Here is an early prototype:

world_latest.jpg
How you translate your noise functions to a game world depends on a great many factors. Does a cell or unit in the noise map translate to a single tile in the world, or does it translate to a sub-map or region? What sorts of characteristics can a tile or region have? Typically, you're going to use more than just a single layer of noise. As an example, in this journal post, I use several layers of noise and turbulence denoting the shape of an island, elevation and roughness of terrain, aridity, etc... and translate units into tiles in a simple tile map:

blogentry-47547-0-72940200-1296083423_thumb.jpg

Translated into tiles:

blogentry-47547-0-43024200-1296084301_thumb.jpg

This is a very simple example. You can get more complex depending on your needs. All sorts of information can be simulated using noise maps: elevation, placement of regions, density of vegetation, etc... Add a few simulated modeling processes (erosion, weather patterns) and you can come up with some pretty complex worlds.
Oooh, me too me too me too Island Applet. it's essentially a 2d noise heightmap that gets modulated with another noise function to create regions of different "steepness".

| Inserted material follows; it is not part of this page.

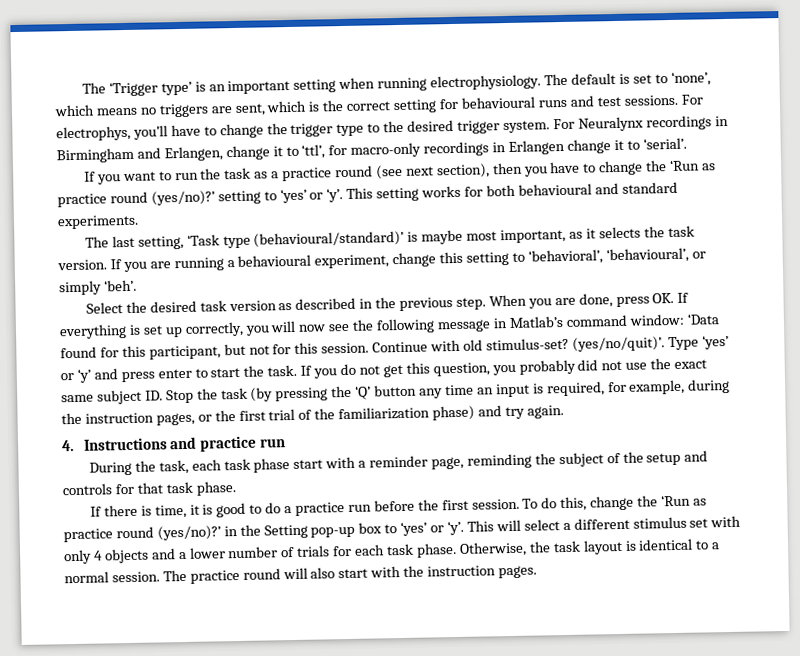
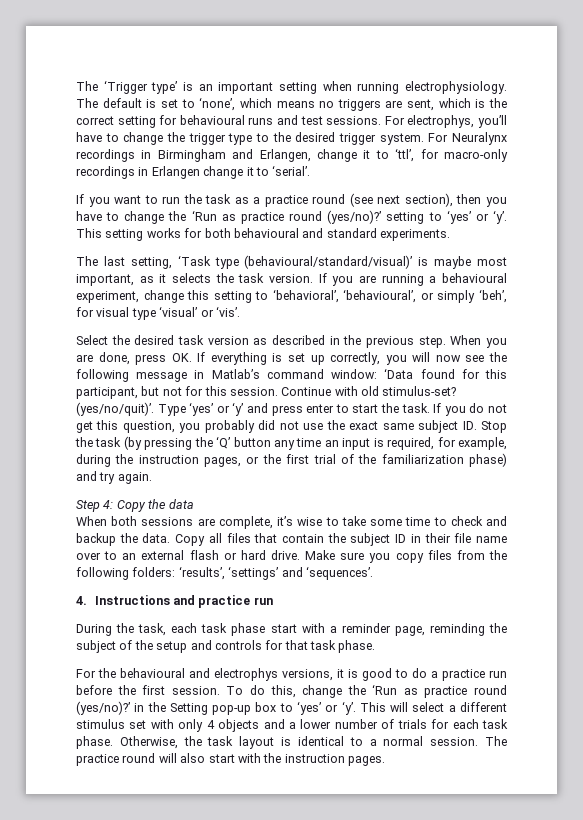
[253,230,405,248] (behavioural/standard)’ -> [244,255,413,269] (behavioural/standard/visual)’
[103,279,137,292] ‘beh’. -> [478,289,507,303] [76,306,240,320] ‘beh’, for visual type ‘visual’ or ‘vis’.
(564, 412) none -> [76,499,194,512] [76,516,507,529] [76,533,508,546] [76,550,508,563] [76,566,373,580] // Step 4: Copy the data // When both sessions are complete, it’s wise to take some time to check and backup the data. Copy all files that contain the subject ID in their file name over to an external flash or hard drive. Make sure you copy files from the following folders: ‘results’, ‘settings’ and ‘sequences’.
[89,504,187,519] If there is time, -> [76,668,333,681] For the behavioural and electrophys versions,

Just get a noise function/generator some way to output images based on it and start playing. I starts getting intuitive pretty quick.
I'd also suggest looking into Ken's followup version: "Simplex Noise" as it runs considerably faster, fixes a couple of visible pattern issues in the original and is much easier overall. From there, another source of information would be the book from the masters themselves: http://www.amazon.com/Texturing-Modeling-Third-Procedural-Approach/dp/1558608486/ref=sr_1_1?ie=UTF8&qid=1327285046&sr=8-1 It's an older book but given Perlin, Musgrave and Worley talk about how they use noise and variations, some of the helper functions listed in Worley's section I believe (bias/gain being two of my favorites) are excellent starting points for getting a better understanding of how to fiddle with the output of noise functions.